RANGUN: Wegen ihrer Teilnahme an den Protesten gegen die Militärjunta vor gut einem Jahr sind in Birma sechs Oppositionspolitiker zu langjährigen Haftstrafen verurteilt worden. Die Mitglieder der Nationalen Liga für Demokratie erhielten Gefängnisstrafen zwischen zwei und 13 Jahren, teilten Parteisprecher mit. Man wolle Berufung gegen die Entscheidung einlegen, hieß es. Im Zuge der von buddhistischen Mönchen angeführten Proteste waren im vergangenen Jahr rund 200 Mitglieder der Partei der unter Hausarrest stehenden Friedensnobelpreisträgerin Aung San Suu Kyi festgenommen worden. Bei der blutigen Niederschlagung des Aufstands durch das herrschende Militär wurden nach UN-Angaben mindestens 31 Menschen getötet.
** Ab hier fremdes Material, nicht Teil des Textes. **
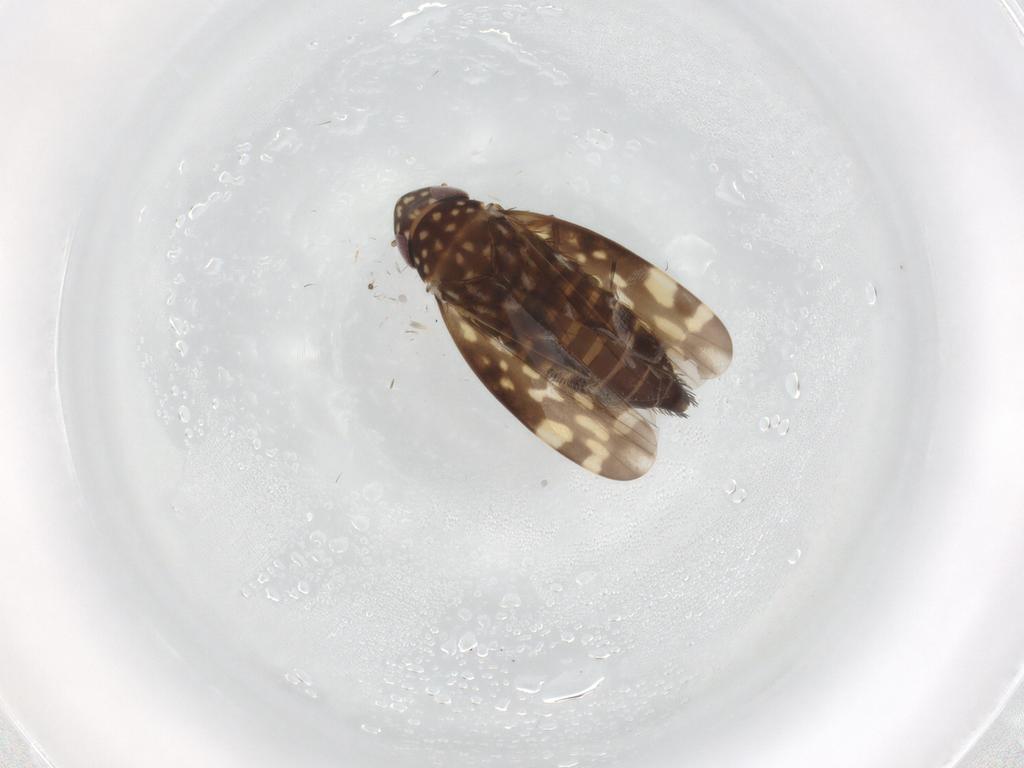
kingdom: Animalia
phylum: Arthropoda
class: Insecta
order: Hemiptera
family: Cicadellidae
NAIROBI: Kenias Parlament hat der Bildung einer Wahrheits- und Versöhnungskommission zugestimmt. Das Gremium soll nach Medienberichten innerhalb von 60 Tagen eingerichtet werden, um Menschenrechts-Verletzungen und historisches Unrecht seit Kenias Unabhängigkeit 1963 zu untersuchen. Ausschlaggebend für die Gründung der Kommission waren die blutigen Ausschreitungen nach der Wahl im Dezember 2007. Dabei waren etwa 1.500 Menschen getötet und 300.000 zur Flucht gezwungen worden.

MÜNCHEN: In der bayerischen Landeshauptstadt hat der Sonderparteitag der CSU begonnen. Dabei soll der Koalitionsvertrag mit der FDP, der am Freitag unter Dach und Fach gebracht wurde, von den knapp 1.000 Delegierten verabschiedet werden. Ferner stehen Personalien auf der Tagesordnung: Bundesverbraucherminister Horst Seehofer soll zum neuen Parteichef gewählt werden. Sein Nachfolger als Parteivize soll CSU-Landesgruppenchef Peter Ramsauer werden. Er ist einziger Kandidat für den Posten. Seehofer, der am Montag zum neuen bayerischen Regierungschef gewählt werden soll, kündigte an, die Position der CSU in der Bundespolitik wieder stärken zu wollen.

DAS WETTER IN DEUTSCHLAND: Im Süden nach Nebelauflösung wolkig mit Aufheiterungen; sonst meist dicht bewölkt, gebietsweise Nieselregen. Tageswerte zwischen neun und 16 Grad.